Paper in ECCV 2022 on “Improved Masked Image Generation with Token-Critic”
Non-autoregressive generative transformers recently demonstrated impressive image generation performance, and orders of magnitude faster sampling than their autoregressive counterparts. However, optimal parallel sampling from the true joint distribution of visual tokens remains an open challenge. In this paper we introduce Token-Critic, an auxiliary model to guide the sampling of a non-autoregressive generative transformer. Given a masked-and-reconstructed real image, the Token-Critic model is trained to distinguish which visual tokens belong to the original image and which were sampled by the generative transformer. During non-autoregressive iterative sampling, Token-Critic is used to select which tokens to accept and which to reject and resample. Coupled with Token-Critic, a state-of-the-art generative transformer significantly improves its performance, and outperforms recent diffusion models and GANs in terms of the trade-off between generated image quality and diversity, in the challenging class-conditional ImageNet generation.
Paper in ICLR 2022 on “Discrete Representations Strengthen Vision Transformer Robustness”

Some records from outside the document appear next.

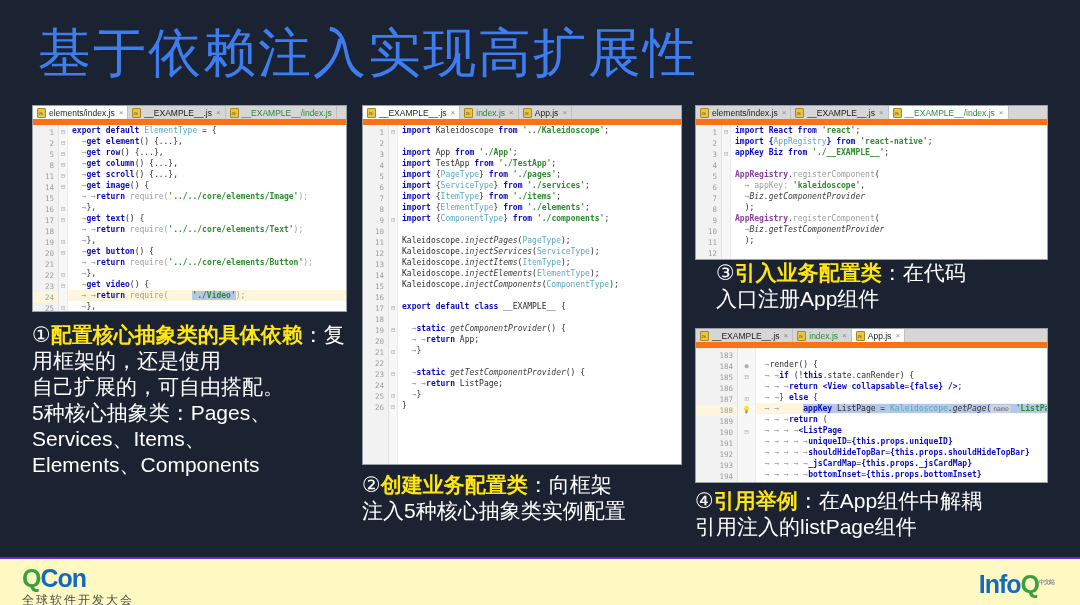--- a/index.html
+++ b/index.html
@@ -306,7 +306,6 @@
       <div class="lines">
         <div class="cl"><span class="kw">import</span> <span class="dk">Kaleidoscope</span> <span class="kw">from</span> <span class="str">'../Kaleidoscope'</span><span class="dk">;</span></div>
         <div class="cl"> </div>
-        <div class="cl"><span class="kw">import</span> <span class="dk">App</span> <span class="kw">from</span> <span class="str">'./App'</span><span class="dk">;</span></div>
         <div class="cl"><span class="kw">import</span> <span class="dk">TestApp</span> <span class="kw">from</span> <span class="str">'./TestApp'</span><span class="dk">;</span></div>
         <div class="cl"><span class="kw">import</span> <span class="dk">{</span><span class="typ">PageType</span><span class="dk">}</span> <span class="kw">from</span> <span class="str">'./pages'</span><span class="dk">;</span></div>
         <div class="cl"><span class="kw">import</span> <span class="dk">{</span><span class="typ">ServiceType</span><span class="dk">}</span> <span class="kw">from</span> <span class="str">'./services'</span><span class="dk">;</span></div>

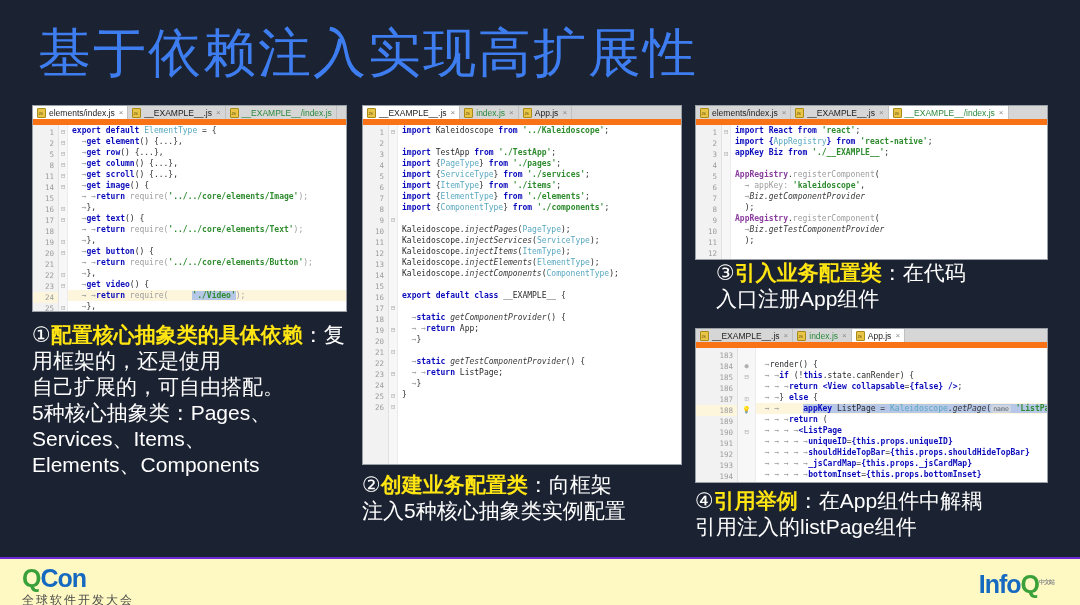--- a/index.html
+++ b/index.html
@@ -480,7 +480,7 @@
     <span>注入5种核心抽象类实例配置</span>
   </div>
 
-  <div class="caption" style="left:716px; top:260px; width:355px;">
+  <div class="caption" style="left:695px; top:260px; width:355px;">
     <span class="num">③</span><span class="hi">引入业务配置类</span><span>：在代码</span><br>
     <span>入口注册App组件</span>
   </div>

Vision Transformer (ViT) is emerging as the state-of-the-art architecture for image recognition. While recent studies suggest that ViTs are more robust than their convolutional counterparts, our experiments find that ViTs trained on ImageNet are overly reliant on local textures and fail to make adequate use of shape information. ViTs thus have difficulties generalizing to out-of-distribution, real-world data. To address this deficiency, we present a simple and effective architecture modification to ViT’s input layer by adding discrete tokens produced by a vector-quantized encoder. Different from the standard continuous pixel tokens, discrete tokens are invariant under small perturbations and contain less information individually, which promote ViTs to learn global information that is invariant. Experimental results demonstrate that adding discrete representation on four architecture variants strengthens ViT robustness by up to 12% across seven ImageNet robustness benchmarks while maintaining the performance on ImageNet.